Jesus spoke in riddles,  wrapped himself in enigmas and taught in paradoxes.  Jesus’ mystified metaphysics, and confused clarity.  Jesus clarified one thing only: mercy, compassion, humility, sacrifice and love.  He didn’t insist on clarity about God, but he demanded a lifestyle of caring.

Because the church focuses on worship, order and doctrine, they marginalize love.  This doesn't mean that love can't be found in the church, it often can.  In every church building we can find those who focus on love, who sacrifice themselves for the needy and pour themselves out for compassion, just like Jesus.  But this isn't the fault of the church.  Jesus is able to train those who use the places of worship to lives of love, but the church wants to train those of Jesus’ love to worship and believe the correct way. 
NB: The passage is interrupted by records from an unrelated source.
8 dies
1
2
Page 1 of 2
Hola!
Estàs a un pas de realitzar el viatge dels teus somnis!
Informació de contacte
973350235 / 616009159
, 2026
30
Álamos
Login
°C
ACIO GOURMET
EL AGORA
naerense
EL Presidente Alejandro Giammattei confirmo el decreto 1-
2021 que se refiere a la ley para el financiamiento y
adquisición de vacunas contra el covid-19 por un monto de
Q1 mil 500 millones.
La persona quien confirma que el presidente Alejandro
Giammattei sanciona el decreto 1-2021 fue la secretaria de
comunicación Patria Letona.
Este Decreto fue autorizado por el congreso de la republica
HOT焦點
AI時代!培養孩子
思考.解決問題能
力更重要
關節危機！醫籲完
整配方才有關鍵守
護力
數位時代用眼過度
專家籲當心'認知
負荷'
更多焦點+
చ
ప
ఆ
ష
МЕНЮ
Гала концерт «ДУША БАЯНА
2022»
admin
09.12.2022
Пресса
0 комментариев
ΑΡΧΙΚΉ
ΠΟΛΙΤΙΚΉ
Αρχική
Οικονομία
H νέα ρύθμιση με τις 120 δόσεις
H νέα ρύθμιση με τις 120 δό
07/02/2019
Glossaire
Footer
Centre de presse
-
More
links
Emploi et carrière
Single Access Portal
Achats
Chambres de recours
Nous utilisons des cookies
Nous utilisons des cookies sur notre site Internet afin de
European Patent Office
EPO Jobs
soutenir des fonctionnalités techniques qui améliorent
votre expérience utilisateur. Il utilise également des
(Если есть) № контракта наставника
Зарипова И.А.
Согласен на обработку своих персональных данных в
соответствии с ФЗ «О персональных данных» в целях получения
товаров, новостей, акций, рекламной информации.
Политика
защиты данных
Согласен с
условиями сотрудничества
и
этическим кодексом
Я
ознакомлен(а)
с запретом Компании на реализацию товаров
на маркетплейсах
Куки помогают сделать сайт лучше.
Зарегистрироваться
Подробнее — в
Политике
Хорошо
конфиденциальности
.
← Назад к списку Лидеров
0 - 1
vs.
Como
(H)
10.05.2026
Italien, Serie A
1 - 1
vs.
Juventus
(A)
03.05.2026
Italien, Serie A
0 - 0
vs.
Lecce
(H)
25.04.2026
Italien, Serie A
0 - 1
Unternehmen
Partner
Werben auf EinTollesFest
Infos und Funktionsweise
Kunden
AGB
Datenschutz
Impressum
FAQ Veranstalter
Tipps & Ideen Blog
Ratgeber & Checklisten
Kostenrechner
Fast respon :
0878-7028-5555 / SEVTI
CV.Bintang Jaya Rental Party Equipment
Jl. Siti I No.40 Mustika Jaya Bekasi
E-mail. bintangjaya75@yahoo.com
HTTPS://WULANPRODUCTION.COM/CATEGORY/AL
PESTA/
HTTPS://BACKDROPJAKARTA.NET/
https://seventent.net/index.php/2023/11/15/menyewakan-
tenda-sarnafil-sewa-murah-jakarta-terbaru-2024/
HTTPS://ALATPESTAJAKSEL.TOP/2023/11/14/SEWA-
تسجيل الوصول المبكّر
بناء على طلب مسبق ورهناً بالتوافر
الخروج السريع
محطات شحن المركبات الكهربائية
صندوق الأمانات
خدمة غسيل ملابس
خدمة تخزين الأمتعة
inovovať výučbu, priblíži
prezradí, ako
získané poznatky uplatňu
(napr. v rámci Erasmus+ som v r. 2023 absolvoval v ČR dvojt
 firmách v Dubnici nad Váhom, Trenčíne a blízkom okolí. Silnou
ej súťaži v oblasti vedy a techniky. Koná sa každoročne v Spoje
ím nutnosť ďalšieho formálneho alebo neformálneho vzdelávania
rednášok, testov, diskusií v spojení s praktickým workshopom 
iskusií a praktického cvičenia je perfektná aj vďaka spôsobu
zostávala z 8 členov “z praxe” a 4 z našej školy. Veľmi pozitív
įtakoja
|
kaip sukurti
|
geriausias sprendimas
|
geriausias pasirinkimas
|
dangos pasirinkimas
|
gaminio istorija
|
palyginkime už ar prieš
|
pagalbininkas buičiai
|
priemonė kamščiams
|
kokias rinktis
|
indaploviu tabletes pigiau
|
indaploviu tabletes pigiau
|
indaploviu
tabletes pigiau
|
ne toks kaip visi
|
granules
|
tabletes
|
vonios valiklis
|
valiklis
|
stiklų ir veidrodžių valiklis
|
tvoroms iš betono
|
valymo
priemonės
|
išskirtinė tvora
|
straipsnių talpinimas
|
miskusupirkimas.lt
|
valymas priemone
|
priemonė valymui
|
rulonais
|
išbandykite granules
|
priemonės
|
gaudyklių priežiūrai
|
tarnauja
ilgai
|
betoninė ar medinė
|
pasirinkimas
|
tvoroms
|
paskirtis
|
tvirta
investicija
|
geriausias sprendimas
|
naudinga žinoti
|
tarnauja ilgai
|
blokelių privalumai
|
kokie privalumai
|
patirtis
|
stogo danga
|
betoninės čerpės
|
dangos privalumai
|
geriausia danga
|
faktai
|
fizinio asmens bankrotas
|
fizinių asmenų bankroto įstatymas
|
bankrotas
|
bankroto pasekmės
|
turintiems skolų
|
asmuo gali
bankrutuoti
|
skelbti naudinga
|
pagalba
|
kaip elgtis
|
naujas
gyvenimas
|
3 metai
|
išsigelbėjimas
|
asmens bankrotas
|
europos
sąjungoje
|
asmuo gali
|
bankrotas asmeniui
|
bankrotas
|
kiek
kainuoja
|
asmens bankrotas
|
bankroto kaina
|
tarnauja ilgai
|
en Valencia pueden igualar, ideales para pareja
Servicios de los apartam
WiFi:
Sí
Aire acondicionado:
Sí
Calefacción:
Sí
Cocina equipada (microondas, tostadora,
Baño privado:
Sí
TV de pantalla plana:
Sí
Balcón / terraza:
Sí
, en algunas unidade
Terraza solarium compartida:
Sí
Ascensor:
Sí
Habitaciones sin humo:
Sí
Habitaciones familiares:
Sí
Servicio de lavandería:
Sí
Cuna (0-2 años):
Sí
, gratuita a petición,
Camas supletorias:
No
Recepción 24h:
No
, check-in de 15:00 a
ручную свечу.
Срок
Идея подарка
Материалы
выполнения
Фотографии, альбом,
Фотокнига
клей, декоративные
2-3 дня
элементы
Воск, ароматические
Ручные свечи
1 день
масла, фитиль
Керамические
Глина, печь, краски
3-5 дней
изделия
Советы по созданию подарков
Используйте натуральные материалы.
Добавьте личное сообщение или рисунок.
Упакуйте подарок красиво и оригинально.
  • True worship is an outgrowth of truly loving the marginalized, not the other way around.
  • True doctrine is a result of creating communities of justice, not the other way around.
  • We need to stop building worship centers and start building community centers that have places of worship.
  • We need to stop building seminaries, expecting theologians to become compassionate, rather we need to build schools of peacemaking and expect them to become God-oriented.


Why will the church die?
Because the world has grown to realize what the church has not: that it is deeply hypocritical.  That Jesus founded the church to focus on love, but the church neglects love.  Even when a church is “welcoming”, the world recognizes that it is a concession to love in order to draw more worshipers.

Until “seeker services” look for lovers instead of worshipers, the church will fade.

And the church of worship and doctrine must die so that Jesus might live in the world.